Passage given
[Begin]

In one of our first bull sessions, Silverman recounted in her gruff New Yorker’s voice what it has been like to be a whole language teacher trapped in a traditional school. Her principal allows her to innovate in the classroom because parents don’t complain and her students do well. But Silverman’s philosophy isolates her professionally. Her fellow teachers, who haul stacks of work sheets into the lounge at lunch time, don’t share her conviction that students learn best through immersion in real reading and writing and by working in small groups on interdisciplinary projects.

She told me that the very structure of the school day—designed by consensus among the rest of the teaching staff—keeps her from teaching the way she thinks is best. Four years ago, her principal divided all of the children by ability and divvied them up among teachers for an hour of homogeneous reading instruction. Each year since then, the staff has voted to continue the practice. And each year, Silverman’s frustration grows. “I believe reading and writing are connected,” she told me. “I don’t like to think of them as separate subjects.”

She asked the principal to make an exception for her. “Let the other teachers do as they wish, but let me have all my students all day long,” she pleaded. He said no. Although she loves the community and the school, she asked for a transfer. Her request was denied.

“Basically, his logic was, ‘Why don’t you just teach whole language the rest of the day?’ as if it’s something you can turn on and off,” she said sadly. “It’s not just a way to teach a subject; it’s in your heart.”

New Zealand, with one of the highest literacy rates in the world, has created an educational system that incorporates many reforms now being suggested for American schools—a national curriculum that supports the whole language approach to teaching, centralized funding for schools, teacher education that emphasizes classroom experience, and site-based management of schools.

Unlike the United States, which is characterized by state and local control of schools and where federal funding accounts for less than 10 percent of most school budgets, New Zealand has a central governing body, the Ministry of Education, which coordinates the curriculum, funding, and teacher training for the nation.

For all the power the ministry wields, however, it doesn’t seem to control teachers and schools. Instead, it builds consensus and organizes national initiatives.

Although the roughly 2,500 public schools in New Zealand are fully funded by the ministry—its budget is more than $5 billion— schools and the communities they serve decide how to spend their money. In essence, the ministry grants every school a charter based on federal guidelines that allow some variation among schools. Block grants are distributed to schools based on the number of students enrolled, with extra funding going to schools in low-income areas. School councils—made up of the principal, a staff representative, and a parent majority—write and administer each school’s budget.

[End]

What to work on
Reproduce, word for word, the part of the passage on whole language teaching and New Zealand's schools starting at "New Zealand, with" and ending at "management of schools.".

Recorded data
[Begin]

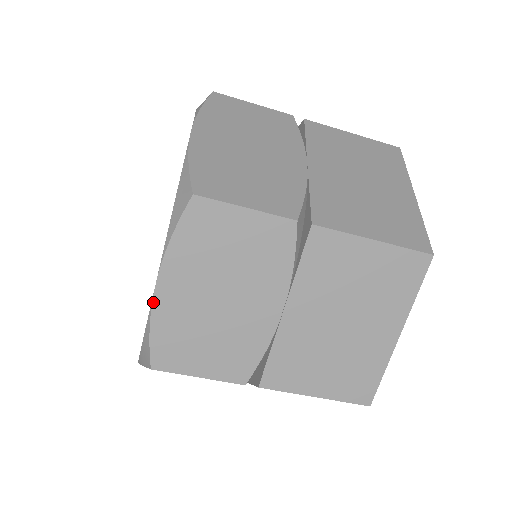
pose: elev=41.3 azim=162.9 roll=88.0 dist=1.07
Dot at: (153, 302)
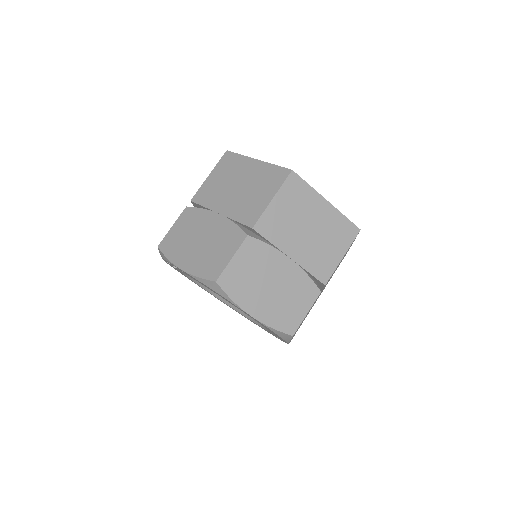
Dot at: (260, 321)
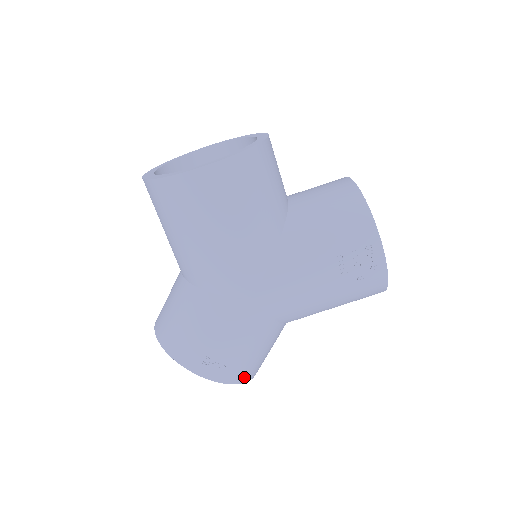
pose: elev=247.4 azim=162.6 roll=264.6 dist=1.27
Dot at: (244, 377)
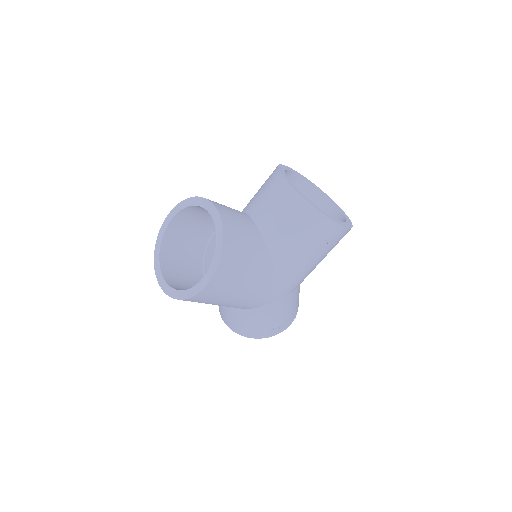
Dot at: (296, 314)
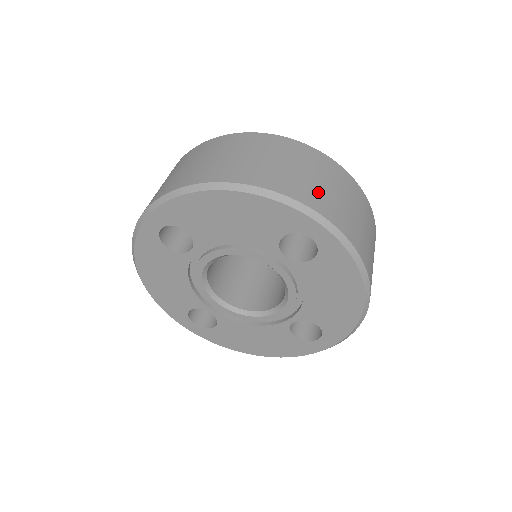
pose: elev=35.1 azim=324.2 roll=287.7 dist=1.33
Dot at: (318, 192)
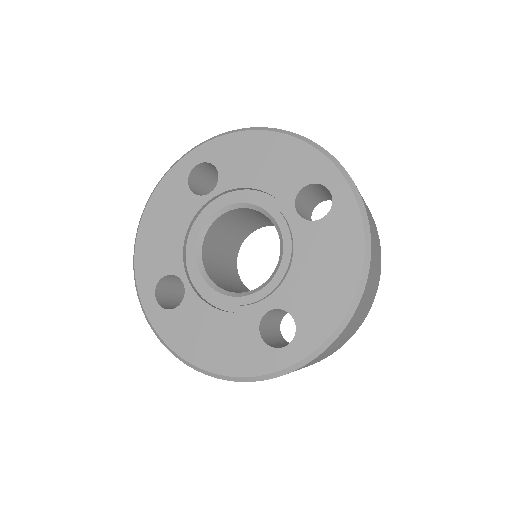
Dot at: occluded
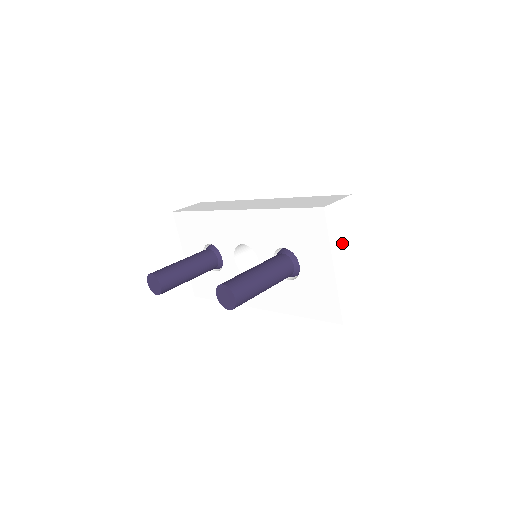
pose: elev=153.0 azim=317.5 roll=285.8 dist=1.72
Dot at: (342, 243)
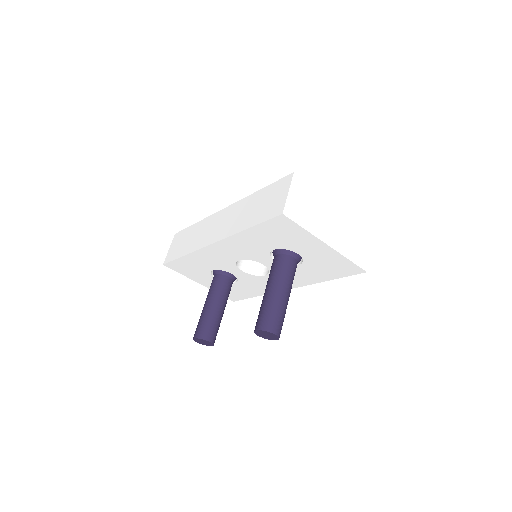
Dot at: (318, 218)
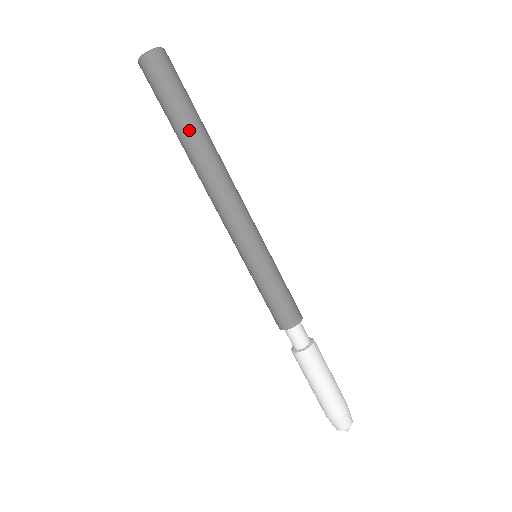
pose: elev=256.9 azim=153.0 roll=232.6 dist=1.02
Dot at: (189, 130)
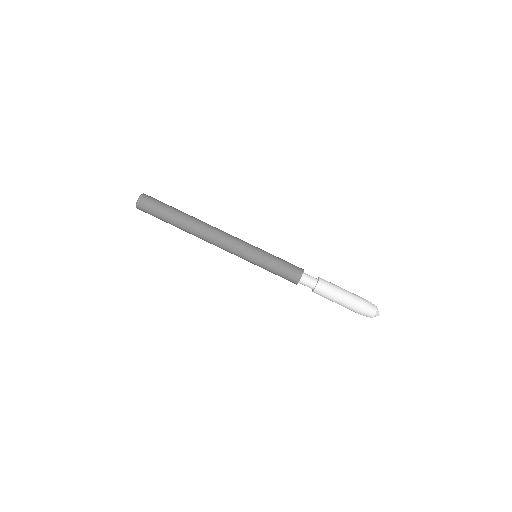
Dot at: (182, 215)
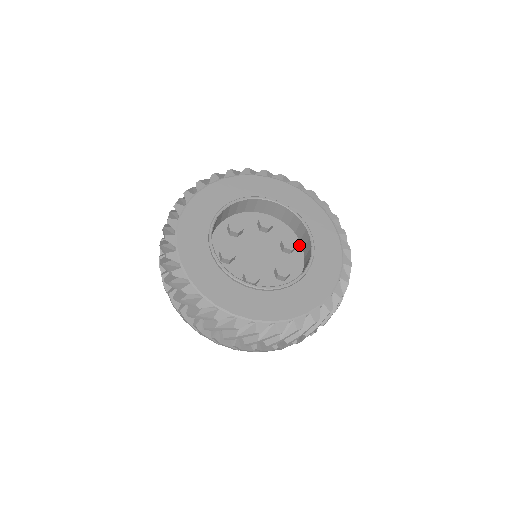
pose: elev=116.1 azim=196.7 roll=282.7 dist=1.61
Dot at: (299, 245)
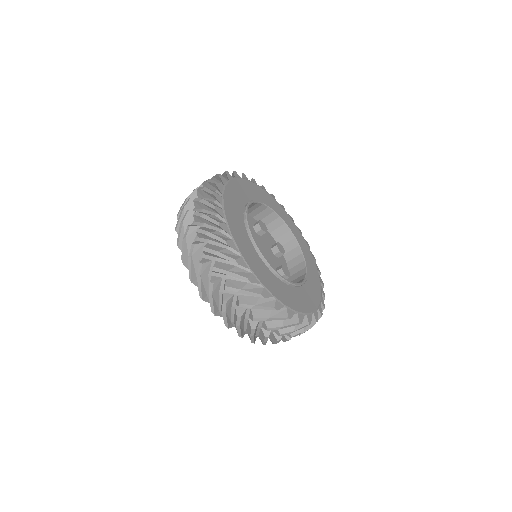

[End]

Solution for this task
New Zealand, with one of the highest literacy rates in the world, has created an educational system that incorporates many reforms now being suggested for American schools—a national curriculum that supports the whole language approach to teaching, centralized funding for schools, teacher education that emphasizes classroom experience, and site-based management of schools.